GIVEN INSTRUCTION: How many lines of the listing below contain the string "qUnion"? Reply with the number alone.

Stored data
┌──
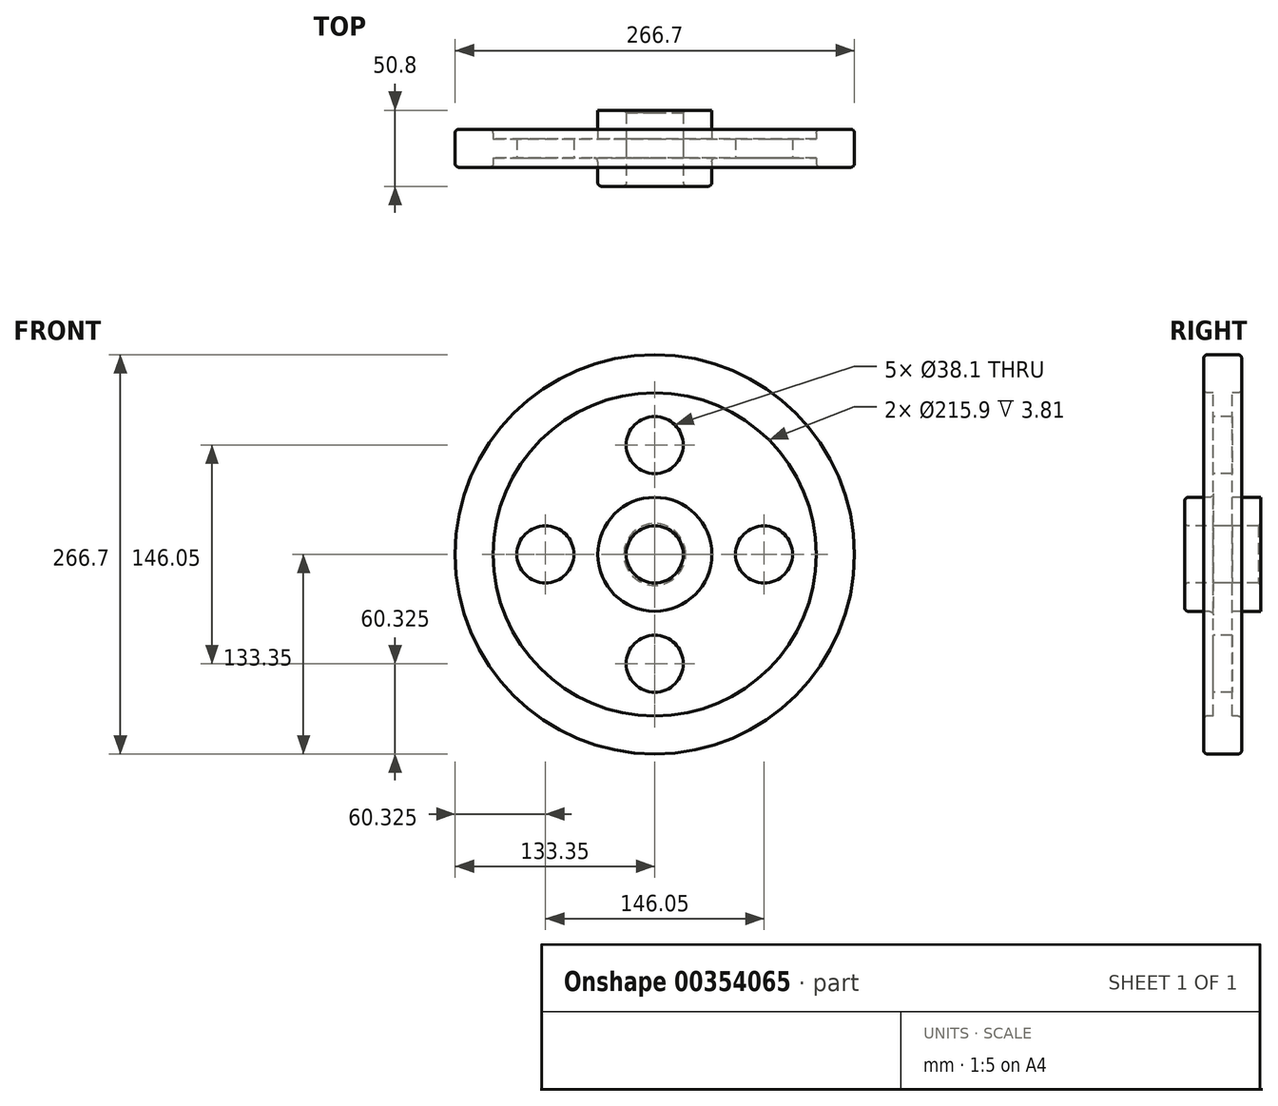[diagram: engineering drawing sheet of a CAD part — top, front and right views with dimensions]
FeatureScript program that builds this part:
annotation { "Feature Type Name" : "Feature", "Feature Type Description" : "" }
export const myFeature = defineFeature(function(context is Context, id is Id, definition is map)
    precondition{}
    {
        {
            var Q0;
            Q0=qCreatedBy(makeId("Right.planeOp"),FACE);
            var sketch = newSketch(context, id + "F0", { "sketchPlane" : qUnion([Q0])});
            skLineSegment(sketch, "E0", {"start": v(0, 0) * mm, "end": v(75.6, 0) * mm, "construction": true});
            skLineSegment(sketch, "E1.0", {"start": v(0, 19.05) * mm, "end": v(12.7, 19.05) * mm});
            skLineSegment(sketch, "E2.0", {"start": v(6.35, 38.1) * mm, "end": v(12.7, 38.1) * mm});
            skLineSegment(sketch, "E3.0", {"start": v(6.35, 107.95) * mm, "end": v(12.7, 107.95) * mm});
            skLineSegment(sketch, "E4.0", {"start": v(0, 133.35) * mm, "end": v(12.7, 133.35) * mm});
            skLineSegment(sketch, "E5", {"start": v(0, 133.35) * mm, "end": v(0, 0) * mm, "construction": true});
            skLineSegment(sketch, "E6.0", {"start": v(25.4, 38.1) * mm, "end": v(25.4, 19.05) * mm});
            skLineSegment(sketch, "E7.0", {"start": v(6.35, 107.95) * mm, "end": v(6.35, 38.1) * mm});
            skLineSegment(sketch, "E8.0", {"start": v(12.7, 133.35) * mm, "end": v(12.7, 107.95) * mm});
            skLineSegment(sketch, "E9", {"start": v(12.7, 38.1) * mm, "end": v(25.4, 38.1) * mm});
            skLineSegment(sketch, "E10", {"start": v(25.4, 19.05) * mm, "end": v(12.94, 19.31) * mm});
            skLineSegment(sketch, "E11.MirrorCS", {"start": v(0, 133.35) * mm, "end": v(-12.7, 133.35) * mm});
            skLineSegment(sketch, "E12.MirrorCS", {"start": v(-12.7, 133.35) * mm, "end": v(-12.7, 107.95) * mm});
            skLineSegment(sketch, "E13.MirrorCS", {"start": v(-6.35, 107.95) * mm, "end": v(-6.35, 38.1) * mm});
            skLineSegment(sketch, "E14.MirrorCS", {"start": v(-12.7, 38.1) * mm, "end": v(-25.4, 38.1) * mm});
            skLineSegment(sketch, "E15.MirrorCS", {"start": v(-25.4, 38.1) * mm, "end": v(-25.4, 19.05) * mm});
            skLineSegment(sketch, "E16.MirrorCS", {"start": v(-25.4, 19.05) * mm, "end": v(-12.94, 19.31) * mm});
            skLineSegment(sketch, "E17.MirrorCS", {"start": v(0, 19.05) * mm, "end": v(-12.7, 19.05) * mm});
            skLineSegment(sketch, "E18", {"start": v(-12.7, 107.95) * mm, "end": v(-6.35, 107.95) * mm});
            skLineSegment(sketch, "E19", {"start": v(-12.7, 38.1) * mm, "end": v(-6.35, 38.1) * mm});
            skLineSegment(sketch, "E20", {"start": v(-12.7, 133.35) * mm, "end": v(12.7, 133.35) * mm});
            skLineSegment(sketch, "E21", {"start": v(-6.35, 38.1) * mm, "end": v(-12.7, 38.1) * mm});
            skLineSegment(sketch, "E22", {"start": v(-25.4, 19.05) * mm, "end": v(25.4, 19.05) * mm});
            skLineSegment(sketch, "E23", {"start": v(25.4, 19.05) * mm, "end": v(25.4, 38.1) * mm});
            skLineSegment(sketch, "E24", {"start": v(25.4, 38.1) * mm, "end": v(12.7, 38.1) * mm});
            skLineSegment(sketch, "E25", {"start": v(12.7, 38.1) * mm, "end": v(6.35, 38.1) * mm});
            skLineSegment(sketch, "E26", {"start": v(6.35, 38.1) * mm, "end": v(6.35, 107.95) * mm});
            skSolve(sketch);
        }
        {
            var Q0;
            Q0=makeQuery(id+"F0.imprint","IMPRINT",FACE,{"disambiguationData":[TD([[makeQuery(id+"F0.imprint","IMPRINT",EDGE,{"derivedFrom":sQuery(id+"F0.wireOp",EDGE,"E3.0")}),1.0]])]});
            var Q1;
            Q1=sQuery(id+"F0.wireOp",EDGE,"E0");
            revolve(context, id + "F1", {"entities" : qUnion([Q0]), "axis" : qUnion([Q1]), "revolveType" : RevolveType.FULL});
        }
        {
            var Q0;
            Q0=makeQuery(id+"F1.opRevolve","SWEPT_FACE",FACE,{"disambiguationData":[OSD([sQuery(id+"F0.wireOp",EDGE,"E13.MirrorCS")])]});
            var sketch = newSketch(context, id + "F2", { "sketchPlane" : qUnion([Q0])});
            skPoint(sketch, "E27.start.orphan", {"position": v(0, 0) * mm});
            skLineSegment(sketch, "E28", {"start": v(0, 0) * mm, "end": v(0, 73.03) * mm});
            skCircle(sketch, "E29", {"center": v(0, 73.03) * mm, "radius": 19.05 * mm});
            skCircle(sketch, "E30.1.0", {"center": v(-73.03, 0) * mm, "radius": 19.05 * mm});
            skCircle(sketch, "E30.2.0", {"center": v(0, -73.03) * mm, "radius": 19.05 * mm});
            skCircle(sketch, "E30.3.0", {"center": v(73.03, 0) * mm, "radius": 19.05 * mm});
            skSolve(sketch);
        }
        {
            var Q0;
            Q0=makeQuery(id+"F2.imprint","IMPRINT",FACE,{"disambiguationData":[TD([[makeQuery(id+"F2.imprint","IMPRINT",EDGE,{"derivedFrom":sQuery(id+"F2.wireOp",EDGE,"E30.1.0")}),1.0]])]});
            var Q1;
            Q1=makeQuery(id+"F2.imprint","IMPRINT",FACE,{"disambiguationData":[TD([[makeQuery(id+"F2.imprint","IMPRINT",EDGE,{"derivedFrom":sQuery(id+"F2.wireOp",EDGE,"E30.2.0")}),1.0]])]});
            var Q2;
            Q2=makeQuery(id+"F2.imprint","IMPRINT",FACE,{"disambiguationData":[TD([[makeQuery(id+"F2.imprint","IMPRINT",EDGE,{"derivedFrom":sQuery(id+"F2.wireOp",EDGE,"E30.3.0")}),1.0]])]});
            var Q3;
            Q3=makeQuery(id+"F2.imprint","IMPRINT",FACE,{"disambiguationData":[TD([[makeQuery(id+"F2.imprint","IMPRINT",EDGE,{"derivedFrom":sQuery(id+"F2.wireOp",EDGE,"E29")}),1.0]])]});
            extrude(context, id + "F3", {"entities" : qUnion([Q0, Q1, Q2, Q3]), "operationType" : NewBodyOperationType.REMOVE, "oppositeDirection" : true, "depth" : 25.4 * mm});
        }
        {
            var Q0;
            Q0=makeQuery(id+"F1.opRevolve","SWEPT_FACE",FACE,{"disambiguationData":[OSD([sQuery(id+"F0.wireOp",EDGE,"E14.MirrorCS"),sQuery(id+"F0.wireOp",EDGE,"E21")])]});
            var Q1;
            Q1=makeQuery(id+"F1.opRevolve","SWEPT_EDGE",EDGE,{"disambiguationData":[OSD([sQuery(id+"F0.wireOp",EDGE,"E14.MirrorCS"),sQuery(id+"F0.wireOp",EDGE,"E15.MirrorCS")])]});
            var Q2;
            Q2=makeQuery(id+"F1.opRevolve","SWEPT_FACE",FACE,{"disambiguationData":[OSD([sQuery(id+"F0.wireOp",EDGE,"E15.MirrorCS")])]});
            var Q3;
            Q3=makeQuery(id+"F1.opRevolve","SWEPT_FACE",FACE,{"disambiguationData":[OSD([sQuery(id+"F0.wireOp",EDGE,"E24"),sQuery(id+"F0.wireOp",EDGE,"E25")])]});
            var Q4;
            Q4=makeQuery(id+"F1.opRevolve","SWEPT_EDGE",EDGE,{"disambiguationData":[OSD([sQuery(id+"F0.wireOp",EDGE,"E23"),sQuery(id+"F0.wireOp",EDGE,"E24")])]});
            var Q5;
            Q5=makeQuery(id+"F1.opRevolve","SWEPT_EDGE",EDGE,{"disambiguationData":[OSD([sQuery(id+"F0.wireOp",EDGE,"E20"),sQuery(id+"F0.wireOp",EDGE,"E12.MirrorCS")])]});
            var Q6;
            Q6=makeQuery(id+"F1.opRevolve","SWEPT_EDGE",EDGE,{"disambiguationData":[OSD([sQuery(id+"F0.wireOp",EDGE,"E8.0"),sQuery(id+"F0.wireOp",EDGE,"E20")])]});
            fillet(context, id + "F4", {"entities" : qUnion([Q0, Q1, Q2, Q3, Q4, Q5, Q6]), "radius" : 2.54 * mm, "tangentPropagation" : true, "allowEdgeOverflow" : false});
        }
        {
            var Q0;
            {var subQ0=sQuery(id+"F0.wireOp",EDGE,"E15.MirrorCS");Q0=makeQuery(id+"F4.opFillet","BLEND_EDGE",EDGE,{"blendedFrom":[makeQuery(id+"F1.opRevolve","SWEPT_EDGE",EDGE,{"disambiguationData":[OSD([subQ0,sQuery(id+"F0.wireOp",EDGE,"E22")])]}),makeQuery(id+"F1.opRevolve","SWEPT_FACE",FACE,{"disambiguationData":[OSD([subQ0])]})],"blendedInto":[makeQuery(id+"F1.opRevolve","SWEPT_FACE",FACE,{"disambiguationData":[OSD([subQ0])]})]});}
            var Q1;
            Q1=makeQuery(id+"F1.opRevolve","SWEPT_EDGE",EDGE,{"disambiguationData":[OSD([sQuery(id+"F0.wireOp",EDGE,"E22"),sQuery(id+"F0.wireOp",EDGE,"E23")])]});
            chamfer(context, id + "F5", {"entities" : qUnion([Q0, Q1]), "width" : 1.6 * mm, "tangentPropagation" : true});
        }
    });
└──
ANSWER TO THIS PROBLEM: 6